The public walkways wind through sections named for Asian countries — Cambodia, Thailand, China and India — with video presentations on conservation and fundraising efforts. A maze of flexible fencing allows zookeepers to cordon off one elephant or open gates and let one or more of them roam.
"For photography, it stinks: too many poles in the way," said Bernice Cauthey, training a mega-zoom lens on the zoo's 25-year-old Asian bull, Billy, who was standing on a grassy slope. "But it's big. The elephants should really like it."
Cauthey had brought her sister, her brother and her 103-year-old mother to opening day. All have been to India, where they saw elephants. "We come to the zoo quite often and we've been watching this develop for — what? Two years?"
More. Over the last five years alone, the zoo's elephant exhibit has been scrutinized by the City Council and the mayor's office, opposed by animal welfare advocates — who argued that it would never be big enough for the world's largest land mammal — and doggedly championed by zookeepers and officials who insisted that the exhibit would both meet the pachyderms' needs and provide crucial education about conservation efforts in the wild.
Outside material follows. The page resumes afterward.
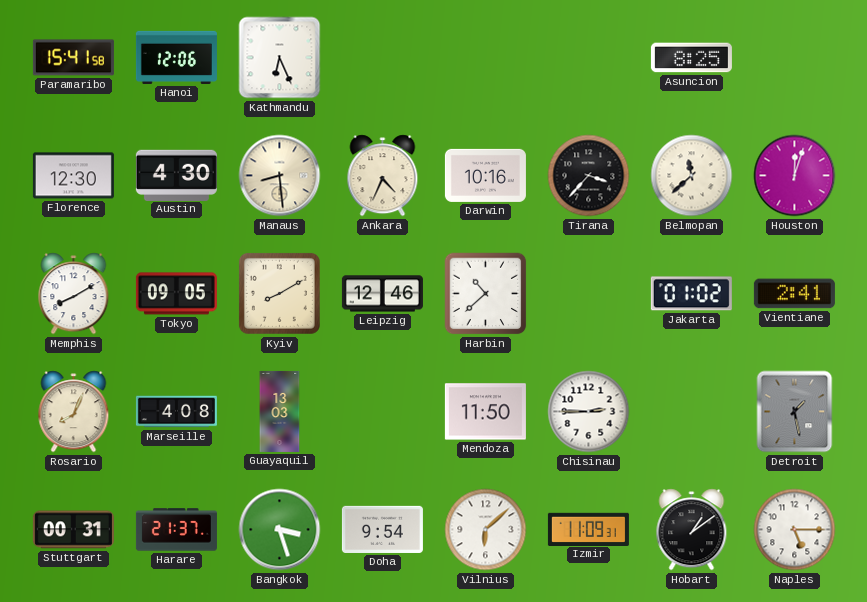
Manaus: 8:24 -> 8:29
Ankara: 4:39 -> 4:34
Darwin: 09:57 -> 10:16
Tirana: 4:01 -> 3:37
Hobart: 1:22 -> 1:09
On Thursday, several longtime animal-welfare advocates showed up to get a firsthand look.
They watched as Billy stood bobbing his head — behavior that welfare advocates say is a sign of zoo-induced stress.
Catherine Doyle, elephant campaign director for In Defense of Animals, praised some of the exhibit's features. "I'm so happy to see Billy with a water feature," said Doyle. "I'm pleased he has to walk up hills — that the exhibit is not all flat."
She wasn't happy about the fencing, though. "I see a lot of fragmented spaces. The zoo boasted about all this space, but it seems a shame they don't have access to it all."
But Jennie Becker, the zoo's curator of mammals, said the fencing gateways allow numerous ways to open the space for the elephants. "There's a lot we can do," said Becker, noting that Billy's enclosure is so extensive that from the area near the Cambodia pavilion "he can walk all the way to India." (She meant the so-named sector of the elephant exhibit.)
As for the fence poles that were marring Cauthey's photos, Becker noted that various vantage points offer different views. Near his waterfall and pool, Billy is dramatically close to visitors.
Becker said the zoo's latest additions, Tina and Jewel — who arrived from the San Diego Zoo last month — "seem really relaxed.... Tina and Jewel are so vocal, they talk to each other." Long bonded with each other, they are now curious about Billy. "They vocalize whenever they're near him."
Tina is between 37 and 44 years old, Jewel between 42 and 47. Though beyond their mating years, they're on birth control, Becker said.
The females are kept together — and separate from Billy. But that may change, which might make Billy happy.
"He's very interested in the girls," said Becker.